Pricing can be a constant source of frustration in your business if you aren’t pricing yourself effectively to make a profit. There are many factors that come into play when it comes to determining what to charge for your products and services – your business model, your skill level, the amount of time that you spend on each of your clients (from start to finish), your expenses, your market, and the list goes on – so spend some time determining your target projections for your business so that you can ensure your prices are setup to allow you to easily meet those goals.
Before you can determine what products to offer and how best to price them for your business model, you first need to determine what your target sales goal is for each session that you photograph. Meaning, every time a client walks into your sales room, do you know exactly what you need to make in order to meet the goals for your business?
Will $500 per sale get you where you need to be? Or do you need to be bringing in $5,000 per sale? The point is this:
If you are not priced effectively to make a profit in your business, then each session that you photograph can end up costing you money in the long run.
What if I told you that your $750 sale from last week made you $2.75 per hour that you spent on that client from start to finish when you take into account everything involved? It’s pretty sobering to think that many photographers are not even priced to make minimum wage. So many people see ‘cash flow’ as profit, and seeing $750 come in all at once can make you think you’ve hit the jackpot. But unless you are accounting for your time, your expenses (general, fixed, overhead, etc), insurance costs, and much more, you may continue to find yourself living ‘paycheck to paycheck’ (or ‘client to client’) and struggling to make ends meet.
Cost-Based Pricing vs. Value-Based Pricing
When deciding how to price your products and services there are generally two approaches that you can take. You can choose to base your prices on cost alone (cost-based pricing) or you can choose to base your prices on the value that your products and services provide (value-based pricing).
Cost-based pricing ensures only that you cover your costs and make a profit. While this is always a good starting point for any business, it doesn’t account for the value that your services provide or anything else outside of actual costs incurred (in a perfect scenario).
Using cost-based pricing alone to determine the prices in your business can potentially result in the following issues:
- Being treated as a commodity in your market (anyone can provide what you do)

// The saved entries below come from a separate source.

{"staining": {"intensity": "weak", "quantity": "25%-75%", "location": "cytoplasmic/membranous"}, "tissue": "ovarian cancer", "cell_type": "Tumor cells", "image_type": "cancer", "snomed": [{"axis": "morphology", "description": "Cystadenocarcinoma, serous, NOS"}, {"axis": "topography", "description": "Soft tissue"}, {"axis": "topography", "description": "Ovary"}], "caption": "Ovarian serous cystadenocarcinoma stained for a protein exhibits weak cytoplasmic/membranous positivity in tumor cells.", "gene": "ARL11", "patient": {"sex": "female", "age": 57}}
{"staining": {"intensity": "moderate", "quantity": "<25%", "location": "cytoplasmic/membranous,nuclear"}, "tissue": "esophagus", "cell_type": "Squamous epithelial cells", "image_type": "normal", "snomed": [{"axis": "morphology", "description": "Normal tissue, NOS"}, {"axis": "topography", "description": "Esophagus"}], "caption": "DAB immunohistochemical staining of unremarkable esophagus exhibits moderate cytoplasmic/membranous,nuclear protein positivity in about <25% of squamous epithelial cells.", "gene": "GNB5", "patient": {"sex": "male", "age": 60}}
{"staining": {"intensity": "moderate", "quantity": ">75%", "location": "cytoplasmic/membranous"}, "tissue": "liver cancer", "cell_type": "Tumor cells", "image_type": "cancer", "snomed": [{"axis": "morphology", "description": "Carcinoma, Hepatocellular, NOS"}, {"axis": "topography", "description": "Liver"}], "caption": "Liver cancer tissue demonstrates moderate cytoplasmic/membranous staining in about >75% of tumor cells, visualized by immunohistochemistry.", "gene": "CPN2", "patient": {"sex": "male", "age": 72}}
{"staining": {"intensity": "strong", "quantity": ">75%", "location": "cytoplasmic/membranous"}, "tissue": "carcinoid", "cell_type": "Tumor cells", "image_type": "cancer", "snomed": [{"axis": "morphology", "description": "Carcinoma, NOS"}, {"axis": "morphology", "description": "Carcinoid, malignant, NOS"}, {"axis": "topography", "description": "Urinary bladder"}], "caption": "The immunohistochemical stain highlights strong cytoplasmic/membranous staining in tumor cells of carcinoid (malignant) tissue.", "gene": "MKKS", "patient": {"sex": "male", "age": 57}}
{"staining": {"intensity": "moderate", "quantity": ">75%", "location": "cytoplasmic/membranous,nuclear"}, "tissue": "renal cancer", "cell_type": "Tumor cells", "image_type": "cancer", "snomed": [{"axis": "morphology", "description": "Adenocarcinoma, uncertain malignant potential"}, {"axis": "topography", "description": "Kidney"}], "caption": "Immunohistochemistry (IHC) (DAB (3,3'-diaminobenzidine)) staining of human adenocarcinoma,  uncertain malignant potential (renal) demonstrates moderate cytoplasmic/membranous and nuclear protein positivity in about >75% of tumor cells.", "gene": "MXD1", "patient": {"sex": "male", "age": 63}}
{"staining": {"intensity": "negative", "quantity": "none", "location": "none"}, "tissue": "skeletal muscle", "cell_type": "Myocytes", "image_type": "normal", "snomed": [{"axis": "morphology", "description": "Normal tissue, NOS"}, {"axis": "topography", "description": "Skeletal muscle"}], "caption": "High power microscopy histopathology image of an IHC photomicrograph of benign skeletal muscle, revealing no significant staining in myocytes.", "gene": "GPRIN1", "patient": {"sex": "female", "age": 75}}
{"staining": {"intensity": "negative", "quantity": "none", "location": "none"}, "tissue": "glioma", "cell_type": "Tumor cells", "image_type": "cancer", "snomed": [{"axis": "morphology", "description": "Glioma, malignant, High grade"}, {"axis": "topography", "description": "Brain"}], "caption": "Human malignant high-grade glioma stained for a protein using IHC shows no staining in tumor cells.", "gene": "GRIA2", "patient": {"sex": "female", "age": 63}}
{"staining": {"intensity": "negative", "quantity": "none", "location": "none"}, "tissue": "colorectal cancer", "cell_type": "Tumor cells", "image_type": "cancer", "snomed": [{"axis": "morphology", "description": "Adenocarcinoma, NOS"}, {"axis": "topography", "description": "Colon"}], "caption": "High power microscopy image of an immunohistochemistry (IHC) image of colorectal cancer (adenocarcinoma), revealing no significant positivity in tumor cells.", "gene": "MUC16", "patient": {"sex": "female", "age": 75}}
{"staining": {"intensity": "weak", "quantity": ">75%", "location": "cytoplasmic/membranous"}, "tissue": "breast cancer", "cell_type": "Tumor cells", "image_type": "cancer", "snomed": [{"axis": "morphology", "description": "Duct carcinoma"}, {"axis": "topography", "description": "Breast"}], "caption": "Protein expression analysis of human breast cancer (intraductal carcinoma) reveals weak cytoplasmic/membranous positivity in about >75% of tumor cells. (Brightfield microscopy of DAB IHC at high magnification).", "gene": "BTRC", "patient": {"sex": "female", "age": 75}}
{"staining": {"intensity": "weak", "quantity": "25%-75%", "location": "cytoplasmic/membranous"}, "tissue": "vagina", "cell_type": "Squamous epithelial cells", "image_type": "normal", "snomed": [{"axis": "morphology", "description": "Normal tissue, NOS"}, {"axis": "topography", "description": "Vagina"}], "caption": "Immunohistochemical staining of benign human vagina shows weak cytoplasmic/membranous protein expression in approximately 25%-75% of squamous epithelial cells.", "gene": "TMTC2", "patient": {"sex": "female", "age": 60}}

- Price comparisons from potential clients
- Being unable to go ‘above and beyond’ for your clients without dipping into your profits
- Lacking the ability to correct order issues (which arise from time to time) because of the costs involved (that you hadn’t accounted for)
- And more…
However, by accounting for the value that you provide you are able to charge a premium for your products and services. This includes the value of you as an artist (as no one else on earth can provide exactly you behind the camera), as well as the value of the personalized services that you provide to your client, including (but not limited to):
- Consultations that create a personal relationship and ensure that you understand your client’s needs
- A session experience that builds confidence, creates memories, and makes your client feel special and amazing in a way they never anticipated
- Guidance in creating products that show them the best way to display their images (they hired you for your expertise)
- Help in designing books that tell a story, rather than simply grouping random images together
- A 100% satisfaction guarantee on all of your products
- And much more…
Value-based pricing ensures that if a client needs something reprinted that you can do so with pleasure at no charge, without nickel and diming them because you cannot afford the replacement cost of the product. It also allows you the ability to go above and beyond for your clients without fear of ‘losing money’ or wondering if you have enough money in your business checking account to cover the costs.
When you base your prices on value (rather than cost) you are able to work with your client during the sales appointment to better meet their needs. It gives you the flexibility to ‘give’ them more as they spend more, creating value for the personalization and customization you offer during the ordering process.
For example, based on costs alone and using a 4x markup for materials and time, a gift print (which is anything 10” and smaller) might be priced at somewhere between $30 and $50. However, you are not selling the paper (or materials) the images are printed on. The value of your time, your services, your artistic vision and skill, and your brand must be accounted for in that price in order to create higher value for more profitable products (and increase your sales).
By placing a higher ‘value’ for your a la carte gift prints you create more value for your collections and higher priced products. Your goal is never to sell just small prints. So they must be priced for you to make a profit for the time and costs involved when purchased a la carte in order to guide your clients towards investing in the best products for displaying their images. However, as their investment increases, the price drops on small prints. They are included in collections to create value for the collections (a better investment decision) and can be sold in sets for a lower price after the purchase of a collection as well (for example).
Also, the ‘value’ of any print 10” and smaller is the same as far as costs and usage goes. Your materials costs differ only in cents from one size to another, but your time involved in creating the final image and product is the same. On the client side, small prints are best displayed in exactly the same way no matter the size: framed and placed on a small table or shelf.
So when you are determining the prices for your products and services remember, they are paying for the value of you, along with what you do and the services that you offer. And this must be incorporated into your pricing in order to get higher sales in your business and ensure long-term profitability.